The judge, Paul Thomas, said it was a “tragic case on several levels” but in his view Williams’ mental state was “severely affected at the time”.

The charity Welsh Women’s Aid said it was “shocked by the leniency in this case” and worried about a precedent being set that allowed the lockdown to be used as a defence in cases of domestic homicide.

A group of MPs, including Labour’s Jess Phillips, the shadow minister for domestic violence and safeguarding, and Harriet Harman have written to the attorney general, Suella Braverman, asking her to look into the “unduly lenient” sentence.

In the letter, Patel said the council’s public service board had erred in concluding no lessons could be learned from the killing and thus a review was not needed.

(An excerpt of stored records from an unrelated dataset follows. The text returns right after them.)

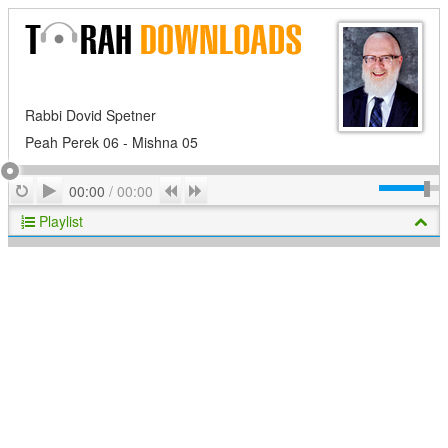
Rabbi Dovid Spetner
Peah Perek 06 - Mishna 05
Play
Repeat
Previous
Next
00:00
/
00:00
Playlist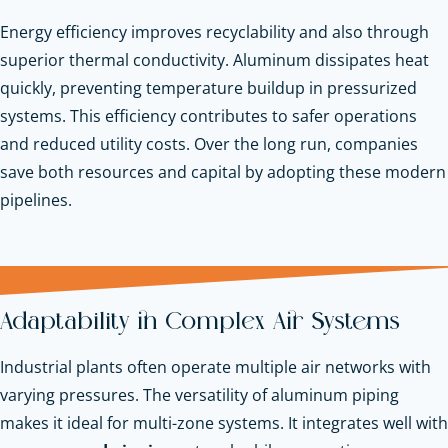
Energy efficiency improves recyclability and also through
superior thermal conductivity. Aluminum dissipates heat
quickly, preventing temperature buildup in pressurized
systems. This efficiency contributes to safer operations
and reduced utility costs. Over the long run, companies
save both resources and capital by adopting these modern
pipelines.
Adaptability in Complex Air Systems
Industrial plants often operate multiple air networks with
varying pressures. The versatility of aluminum piping
makes it ideal for multi-zone systems. It integrates well with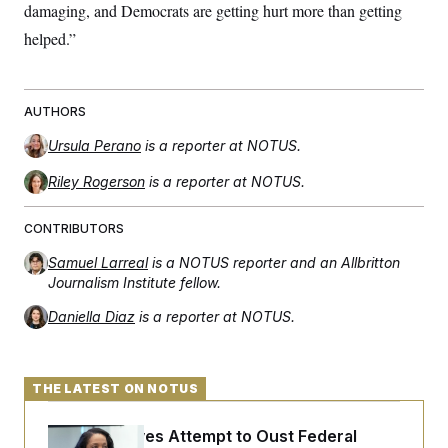
damaging, and Democrats are getting hurt more than getting
helped.”
AUTHORS
Ursula Perano
is a reporter at NOTUS.
Riley Rogerson
is a reporter at NOTUS.
CONTRIBUTORS
Samuel Larreal
is a NOTUS reporter and an Allbritton
Journalism Institute fellow.
Daniella Diaz
is a reporter at NOTUS.
THE LATEST ON NOTUS
Trump Revives Attempt to Oust Federal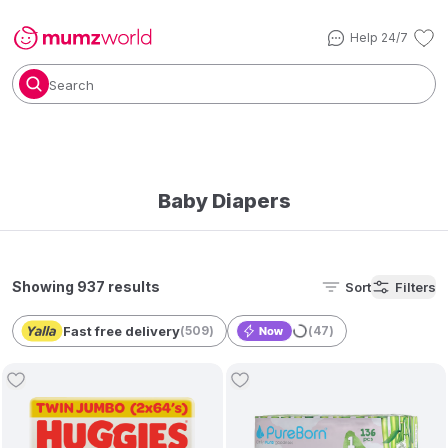
Help 24/7
Search
Baby Diapers
Showing 937 results
Sort
Filters
Fast free delivery
(
509
)
(
47
)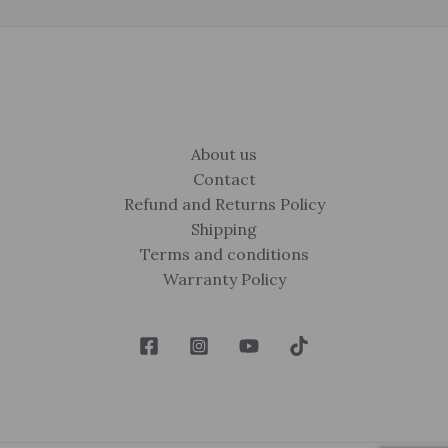
About us
Contact
Refund and Returns Policy
Shipping
Terms and conditions
Warranty Policy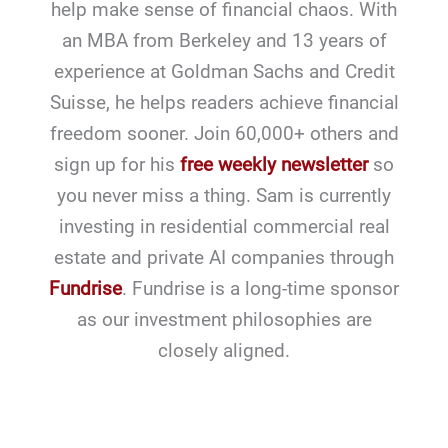
help make sense of financial chaos. With
an MBA from Berkeley and 13 years of
experience at Goldman Sachs and Credit
Suisse, he helps readers achieve financial
freedom sooner. Join 60,000+ others and
sign up for his
free weekly newsletter
so
you never miss a thing. Sam is currently
investing in residential commercial real
estate and private AI companies through
Fundrise
. Fundrise is a long-time sponsor
as our investment philosophies are
closely aligned.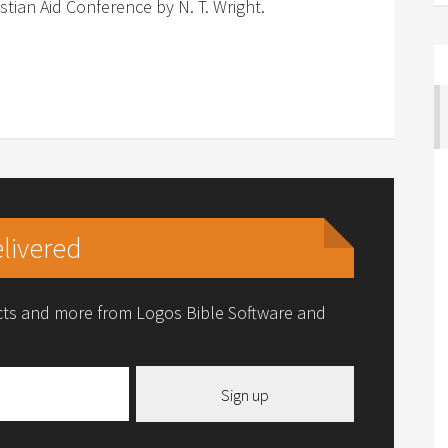
stian Aid Conference by N. T. Wright.
livered
ucts and more from Logos Bible Software and
Sign up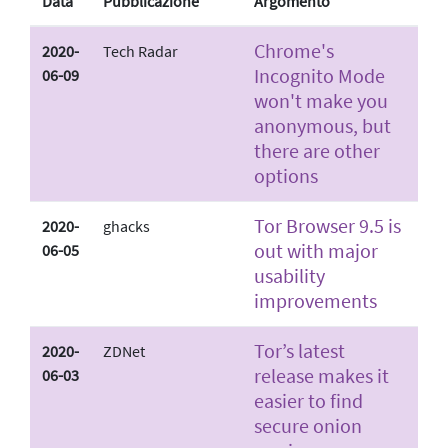
Data
Pubblicazione
Argomento
Chrome's
2020-
Tech Radar
Incognito Mode
06-09
won't make you
anonymous, but
there are other
options
Tor Browser 9.5 is
2020-
ghacks
out with major
06-05
usability
improvements
Tor’s latest
2020-
ZDNet
release makes it
06-03
easier to find
secure onion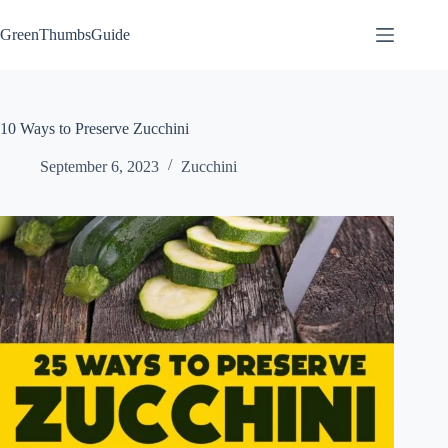
Skip
to
GreenThumbsGuide
content
10 Ways to Preserve Zucchini
September 6, 2023
Zucchini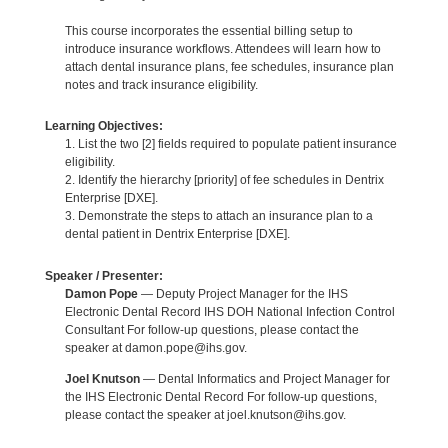
This course incorporates the essential billing setup to
introduce insurance workflows. Attendees will learn how to
attach dental insurance plans, fee schedules, insurance plan
notes and track insurance eligibility.
Learning Objectives:
1. List the two [2] fields required to populate patient insurance
eligibility.
2. Identify the hierarchy [priority] of fee schedules in Dentrix
Enterprise [DXE].
3. Demonstrate the steps to attach an insurance plan to a
dental patient in Dentrix Enterprise [DXE].
Speaker / Presenter:
Damon Pope
— Deputy Project Manager for the IHS
Electronic Dental Record IHS DOH National Infection Control
Consultant For follow-up questions, please contact the
speaker at damon.pope@ihs.gov.
Joel Knutson
— Dental Informatics and Project Manager for
the IHS Electronic Dental Record For follow-up questions,
please contact the speaker at joel.knutson@ihs.gov.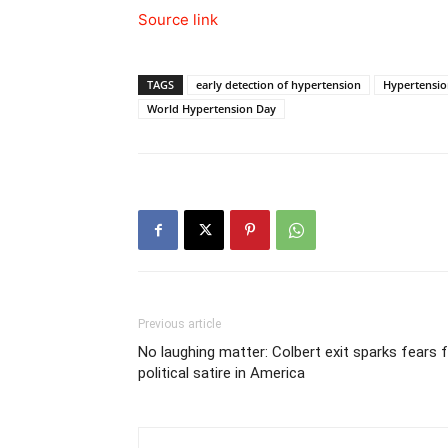
Source link
TAGS
early detection of hypertension
Hypertensi
World Hypertension Day
Previous article
No laughing matter: Colbert exit sparks fears 
political satire in America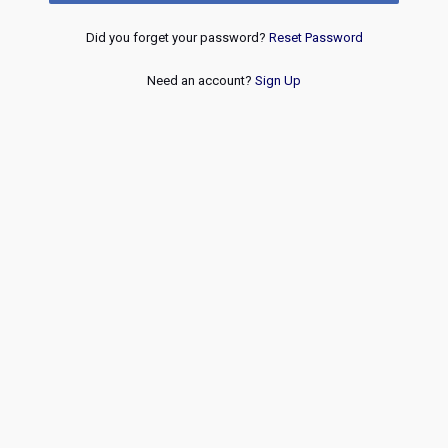
Did you forget your password?
Reset Password
Need an account?
Sign Up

“You believe Ruth Williams’ death to have been a spontaneous event, but I do not accept that there are no lessons to be learned here,” she wrote.

“A DHR would help to uncover whether there were missed opportunities and support your understanding about how to prevent further tragedies in cases where there do not appear to be any abuse. I consider this particularly important given domestic abuse is often a hidden harm with victims suffering in silence, sometimes until it is too late.”

The council has said it will comply with the direction.